Music
Hat Fitz & Cara
Traverse Theatre, Edinburgh
Rob Adams
four stars
PITCHED somewhere between a test case for Relate and a Southern Baptist church service, the in-person experience of Hat Fitz and Cara is nothing if not entertaining. With Fitzy, as his spouse refers to him, acting the pantomime – or maybe not – version of the “brace yerself, Sheila” stereotypical Australian male, we seem to be constantly on the verge of a domestic. Until the music intervenes.
It’s a wonder Cara doesn’t get cramp in her eyebrows as she makes yet another long-suffering gesture but then Fitzy will trade his gruff, bellicose bluesman’s growl for the most delicate slide guitar moan, as he sings of being a pen-pal daddy missing his daughter’s birthday, and all is forgiven.

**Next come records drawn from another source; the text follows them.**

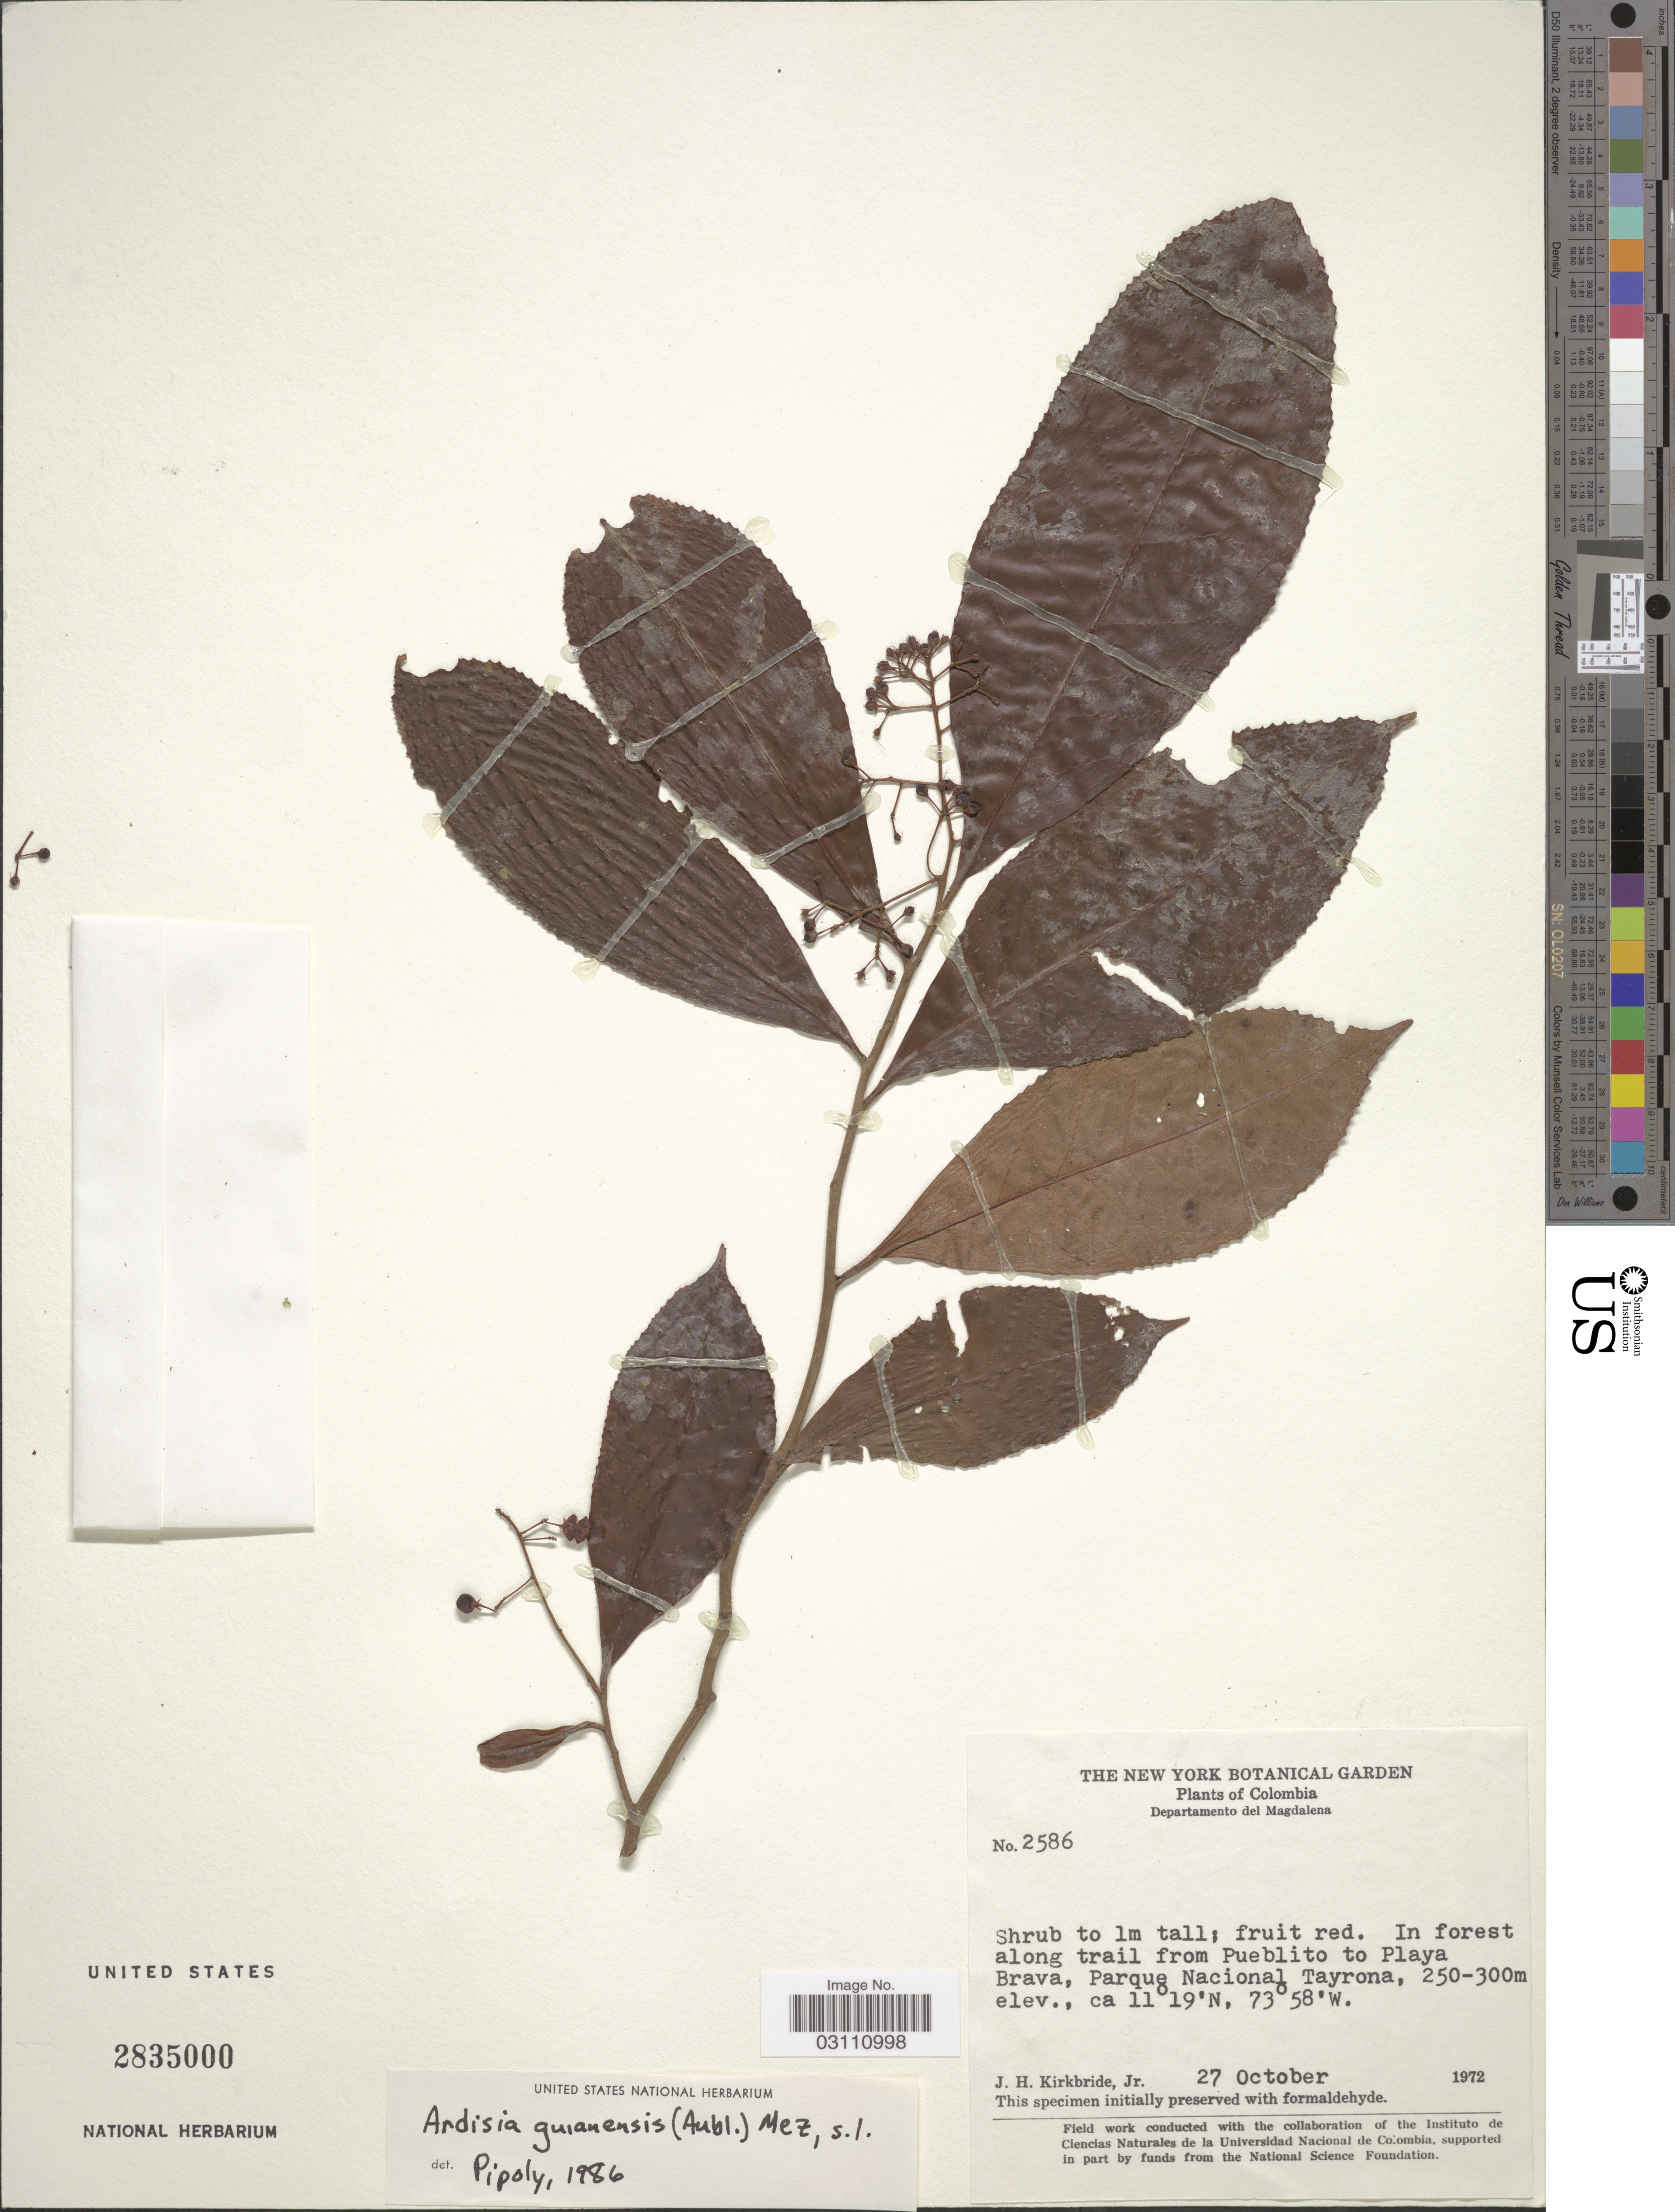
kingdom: Plantae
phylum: Tracheophyta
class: Magnoliopsida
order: Ericales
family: Primulaceae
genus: Ardisia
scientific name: Ardisia guianensis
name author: (Aubl.) Mez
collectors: J. H. Kirkbride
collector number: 2586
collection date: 1972-10-27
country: Colombia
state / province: Magdalena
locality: Departamento del Magdalena. In forest along trail from Pueblito to Playa Brava, Parque Nacional Tayrona.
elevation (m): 250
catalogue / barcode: US 2835000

There’s quite a cast of characters in the duo’s songs, with two in similar situations producing contrasting results. The Tank Man of the Hinterland, whose homeless hero attaches himself to Fitzy’s band and causes mirth, shock and awe, is a bluesy, locomotive guitar romp while Cara’s Rosie Hackett frames a Dublin beggar’s tale in a soulful, slow burning hymn that Bonnie Raitt might covet.
If Fitzy is mostly incorrigible, Cara is the healer, a singer who would have been an asset to Ireland’s A Woman’s Heart troupe. She is quite the choir mistress as she cajoles the audience into singing gospel harmonies from behind the drum kit, or stokes another chorus with her formidable washboard momentum. There’s even a fife and drum interlude as Fitzy trades guitar for kit and Cara marches to and fro, playing a hand-made fife literally from her native heath and calling up soulful spirits in the process. File under "never a dull moment".